Copy each line below in which the string "widget" occurs.

Start of Data to process

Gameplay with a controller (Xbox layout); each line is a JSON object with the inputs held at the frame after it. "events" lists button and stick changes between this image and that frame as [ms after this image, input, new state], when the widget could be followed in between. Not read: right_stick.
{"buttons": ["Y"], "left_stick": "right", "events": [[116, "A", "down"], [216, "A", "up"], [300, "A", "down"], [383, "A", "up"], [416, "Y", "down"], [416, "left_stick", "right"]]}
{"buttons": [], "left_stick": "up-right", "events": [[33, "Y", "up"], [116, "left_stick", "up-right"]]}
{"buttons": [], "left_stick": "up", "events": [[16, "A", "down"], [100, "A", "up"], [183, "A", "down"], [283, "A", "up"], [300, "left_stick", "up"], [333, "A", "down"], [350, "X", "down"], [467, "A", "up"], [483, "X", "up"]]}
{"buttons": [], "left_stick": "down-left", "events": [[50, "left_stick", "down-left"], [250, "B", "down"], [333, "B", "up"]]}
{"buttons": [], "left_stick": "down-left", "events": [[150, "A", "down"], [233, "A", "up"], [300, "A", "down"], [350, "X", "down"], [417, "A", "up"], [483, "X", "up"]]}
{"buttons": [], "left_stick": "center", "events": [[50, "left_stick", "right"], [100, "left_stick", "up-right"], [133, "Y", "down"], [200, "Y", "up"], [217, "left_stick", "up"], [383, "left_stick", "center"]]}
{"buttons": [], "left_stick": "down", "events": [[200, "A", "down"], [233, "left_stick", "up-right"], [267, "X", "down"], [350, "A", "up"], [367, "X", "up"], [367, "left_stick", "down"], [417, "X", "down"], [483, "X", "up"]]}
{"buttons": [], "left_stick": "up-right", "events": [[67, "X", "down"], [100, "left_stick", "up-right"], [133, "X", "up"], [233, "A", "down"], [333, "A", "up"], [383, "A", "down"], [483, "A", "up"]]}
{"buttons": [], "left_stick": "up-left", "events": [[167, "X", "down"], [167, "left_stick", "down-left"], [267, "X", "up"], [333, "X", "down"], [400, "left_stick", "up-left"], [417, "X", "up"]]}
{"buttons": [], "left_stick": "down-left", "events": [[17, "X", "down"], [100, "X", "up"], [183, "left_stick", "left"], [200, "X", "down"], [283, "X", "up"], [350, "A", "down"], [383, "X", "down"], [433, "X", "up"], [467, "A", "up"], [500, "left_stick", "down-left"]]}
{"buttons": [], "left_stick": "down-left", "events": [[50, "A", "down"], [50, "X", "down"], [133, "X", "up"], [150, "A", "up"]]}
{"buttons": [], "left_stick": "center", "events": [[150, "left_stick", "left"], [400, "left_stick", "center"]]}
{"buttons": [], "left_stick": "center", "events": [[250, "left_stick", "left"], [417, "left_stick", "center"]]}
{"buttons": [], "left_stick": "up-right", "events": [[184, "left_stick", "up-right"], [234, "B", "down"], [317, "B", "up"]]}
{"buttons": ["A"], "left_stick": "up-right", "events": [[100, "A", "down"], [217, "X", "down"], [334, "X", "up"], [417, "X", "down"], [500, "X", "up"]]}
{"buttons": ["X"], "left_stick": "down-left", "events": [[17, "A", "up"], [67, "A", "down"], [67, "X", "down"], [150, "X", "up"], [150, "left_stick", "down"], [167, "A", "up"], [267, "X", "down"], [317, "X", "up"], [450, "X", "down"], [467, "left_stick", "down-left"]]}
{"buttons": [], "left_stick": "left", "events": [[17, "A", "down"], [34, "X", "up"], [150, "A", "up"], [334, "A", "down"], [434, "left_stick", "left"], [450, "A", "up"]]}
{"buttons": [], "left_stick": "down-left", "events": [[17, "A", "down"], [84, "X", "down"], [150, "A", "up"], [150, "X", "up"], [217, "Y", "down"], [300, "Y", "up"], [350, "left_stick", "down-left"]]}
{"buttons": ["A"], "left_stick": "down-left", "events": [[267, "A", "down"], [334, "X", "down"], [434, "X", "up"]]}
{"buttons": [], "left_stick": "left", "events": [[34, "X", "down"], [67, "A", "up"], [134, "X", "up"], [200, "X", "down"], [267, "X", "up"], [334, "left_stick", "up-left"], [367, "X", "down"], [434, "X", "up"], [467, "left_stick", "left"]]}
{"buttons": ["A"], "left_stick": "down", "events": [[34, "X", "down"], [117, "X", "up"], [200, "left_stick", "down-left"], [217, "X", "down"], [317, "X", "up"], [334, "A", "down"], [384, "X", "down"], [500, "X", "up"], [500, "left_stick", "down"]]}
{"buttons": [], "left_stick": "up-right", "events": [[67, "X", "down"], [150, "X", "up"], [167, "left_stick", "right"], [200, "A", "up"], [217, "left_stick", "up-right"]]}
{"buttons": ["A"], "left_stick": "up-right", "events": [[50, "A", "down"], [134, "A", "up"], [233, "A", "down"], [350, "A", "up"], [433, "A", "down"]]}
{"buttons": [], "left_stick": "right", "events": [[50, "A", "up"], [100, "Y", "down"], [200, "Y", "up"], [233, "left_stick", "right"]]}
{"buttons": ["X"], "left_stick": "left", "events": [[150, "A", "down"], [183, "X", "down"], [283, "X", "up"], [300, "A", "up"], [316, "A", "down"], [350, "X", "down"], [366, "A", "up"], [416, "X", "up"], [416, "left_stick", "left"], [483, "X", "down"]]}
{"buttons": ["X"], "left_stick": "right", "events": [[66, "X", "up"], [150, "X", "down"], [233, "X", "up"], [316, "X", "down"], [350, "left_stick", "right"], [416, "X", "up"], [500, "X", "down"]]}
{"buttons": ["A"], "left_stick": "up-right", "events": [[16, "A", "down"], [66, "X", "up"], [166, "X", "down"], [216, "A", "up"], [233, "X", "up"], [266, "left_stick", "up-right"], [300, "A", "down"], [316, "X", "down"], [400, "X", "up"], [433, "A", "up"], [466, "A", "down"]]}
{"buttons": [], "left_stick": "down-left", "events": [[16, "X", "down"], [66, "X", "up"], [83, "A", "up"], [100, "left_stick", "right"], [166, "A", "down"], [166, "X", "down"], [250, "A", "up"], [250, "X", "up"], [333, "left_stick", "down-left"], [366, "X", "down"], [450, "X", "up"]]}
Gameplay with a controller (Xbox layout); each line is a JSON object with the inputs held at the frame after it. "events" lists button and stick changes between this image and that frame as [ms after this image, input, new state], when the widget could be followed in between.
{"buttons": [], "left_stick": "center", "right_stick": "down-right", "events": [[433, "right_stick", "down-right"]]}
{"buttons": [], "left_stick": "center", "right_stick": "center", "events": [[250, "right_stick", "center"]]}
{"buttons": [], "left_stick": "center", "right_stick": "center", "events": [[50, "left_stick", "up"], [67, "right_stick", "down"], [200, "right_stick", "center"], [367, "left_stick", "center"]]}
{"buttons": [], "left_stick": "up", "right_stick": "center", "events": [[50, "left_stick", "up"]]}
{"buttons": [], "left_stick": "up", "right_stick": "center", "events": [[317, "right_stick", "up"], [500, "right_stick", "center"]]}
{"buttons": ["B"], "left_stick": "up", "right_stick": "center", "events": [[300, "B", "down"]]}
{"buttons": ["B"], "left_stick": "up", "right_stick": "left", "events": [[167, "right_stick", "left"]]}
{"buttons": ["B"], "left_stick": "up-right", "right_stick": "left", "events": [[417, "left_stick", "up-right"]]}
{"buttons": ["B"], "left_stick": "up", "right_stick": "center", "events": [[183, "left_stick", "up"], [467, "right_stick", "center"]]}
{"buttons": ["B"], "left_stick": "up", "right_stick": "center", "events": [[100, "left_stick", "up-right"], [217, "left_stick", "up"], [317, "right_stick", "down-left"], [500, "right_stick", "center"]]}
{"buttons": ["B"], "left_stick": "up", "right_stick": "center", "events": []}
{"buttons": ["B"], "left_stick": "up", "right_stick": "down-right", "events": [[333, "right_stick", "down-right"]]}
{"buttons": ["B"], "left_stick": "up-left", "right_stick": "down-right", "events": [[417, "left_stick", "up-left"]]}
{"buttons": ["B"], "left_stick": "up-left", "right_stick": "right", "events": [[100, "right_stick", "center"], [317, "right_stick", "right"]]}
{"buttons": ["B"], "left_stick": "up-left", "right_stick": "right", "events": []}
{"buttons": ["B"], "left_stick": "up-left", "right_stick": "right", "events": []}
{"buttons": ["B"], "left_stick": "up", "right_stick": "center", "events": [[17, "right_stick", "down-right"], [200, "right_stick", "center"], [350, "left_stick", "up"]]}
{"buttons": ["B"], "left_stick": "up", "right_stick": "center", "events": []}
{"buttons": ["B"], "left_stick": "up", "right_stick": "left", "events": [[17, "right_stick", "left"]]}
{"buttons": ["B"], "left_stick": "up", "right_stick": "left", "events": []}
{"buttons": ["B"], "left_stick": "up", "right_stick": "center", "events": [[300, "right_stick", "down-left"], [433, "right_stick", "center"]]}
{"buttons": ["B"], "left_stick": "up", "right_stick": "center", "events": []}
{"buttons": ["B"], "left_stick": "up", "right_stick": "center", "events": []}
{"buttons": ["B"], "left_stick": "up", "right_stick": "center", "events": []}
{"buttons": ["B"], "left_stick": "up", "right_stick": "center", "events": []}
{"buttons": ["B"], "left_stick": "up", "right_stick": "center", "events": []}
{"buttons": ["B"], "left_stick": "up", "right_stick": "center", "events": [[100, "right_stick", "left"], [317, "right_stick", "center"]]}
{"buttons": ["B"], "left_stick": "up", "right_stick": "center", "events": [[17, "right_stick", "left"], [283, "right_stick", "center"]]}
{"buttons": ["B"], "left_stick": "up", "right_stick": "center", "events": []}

End of Data to process

● **Reply**:
Gameplay with a controller (Xbox layout); each line is a JSON object with the inputs held at the frame after it. "events" lists button and stick changes between this image and that frame as [ms after this image, input, new state], when the widget could be followed in between. Not read: right_stick.
Gameplay with a controller (Xbox layout); each line is a JSON object with the inputs held at the frame after it. "events" lists button and stick changes between this image and that frame as [ms after this image, input, new state], when the widget could be followed in between.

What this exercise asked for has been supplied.